Em tal contexto, faz-se imperativo que o presente recurso seja afetado a fim de que, em seu julgamento, se possa reafirmar de forma vinculante a tradicional corrente jurisprudencial representada pela Súmula nº 384, II.
Feitos tais registros, verifica-se que o representativo definido para alçar o tema a debate foi interposto em face de acórdão do Tribunal Regional do Trabalho da 12ª Região que, adotando entendimento conforme aquele deste C. Tribunal Superior do Trabalho, manteve a condenação, à luz da Súmula nº 384, II, do TST, entendendo que não há falar em exclusão da multa prevista em cláusula normativa, sem prejuízo da multa prevista no art. 477 da CLT.

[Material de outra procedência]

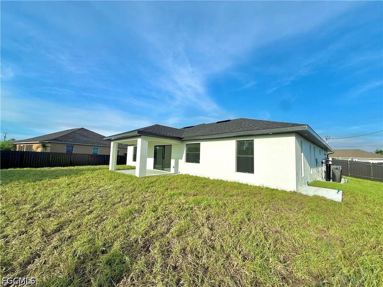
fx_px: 155
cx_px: 192
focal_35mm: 14
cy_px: 144
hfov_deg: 102.1
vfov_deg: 85.7
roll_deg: -2.0
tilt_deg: +6.2
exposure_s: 1/2611
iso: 50
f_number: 2.2
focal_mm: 2.22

Tendo em vista que a jurisprudência pacífica desta Corte, objeto de Súmula, enfrenta desnecessária e renitente recorribilidade, forçoso admitir a afetação do presente Incidente de Recurso de Revista, para reafirmação da jurisprudência, nos termos do § 5º do art. 132-A do Regimento Interno do TST, o qual autoriza que “o julgamento de mérito do incidente de recurso repetitivo, no caso de mera reafirmação de jurisprudência dominante da Corte, também será realizado por meio do Plenário Eletrônico, na mesma sessão virtual que decide sobre a proposta de afetação .”
A atuação qualificada e célere do Tribunal Superior do Trabalho sob o rito dos recursos repetitivos converge para sua finalidade precípua como Corte de precedentes – ainda com mais razão nestes casos em que já produziu jurisprudência pacificada sobre a matéria, bastando que haja sua reafirmação sob rito destinado à conversão em precedente obrigatório, de modo a evitar o inchaço do sistema recursal e o desnecessário prolongamento das lides.
Assim, do julgamento do caso concreto afetado, extrai-se a reafirmação da mesma ratio decidendi que permeou os precedentes que originaram a Súmula nº 384, II, firmando-se a tese jurídica do presente incidente de recursos repetitivos nos mesmos termos , a saber:
É aplicável multa prevista em instrumento normativo (sentença normativa, convenção ou acordo coletivo) em caso de descumprimento de obrigação prevista em lei, mesmo que a norma coletiva seja mera repetição de texto legal.
No caso em exame, o recurso de revista de que trata o tema afetado como representativo de controvérsia não merece ser conhecido, por incidência da tese ora fixada.
Não havendo temas remanescentes, prossiga-se com a regular tramitação do feito.
ISTO POSTO
ACORDAM os Ministros do Tribunal Pleno do Tribunal Superior do Trabalho, por unanimidade: I – Acolher a proposta de afetação do incidente de recurso de revista, para reafirmar a jurisprudência deste Tribunal, quanto à matéria, fixando a seguinte tese obrigatória para o presente Incidente de Recursos Repetitivos: É aplicável multa prevista em instrumento normativo (sentença normativa, convenção ou acordo coletivo) em caso de descumprimento de obrigação prevista em lei, mesmo que a norma coletiva seja mera repetição de texto legal. II – Não conhecer do recurso de revista no tema objeto do representativo, por incidência da tese ora fixada. III – Determinar o regular prosseguimento do feito, diante da ausência de temas remanescentes.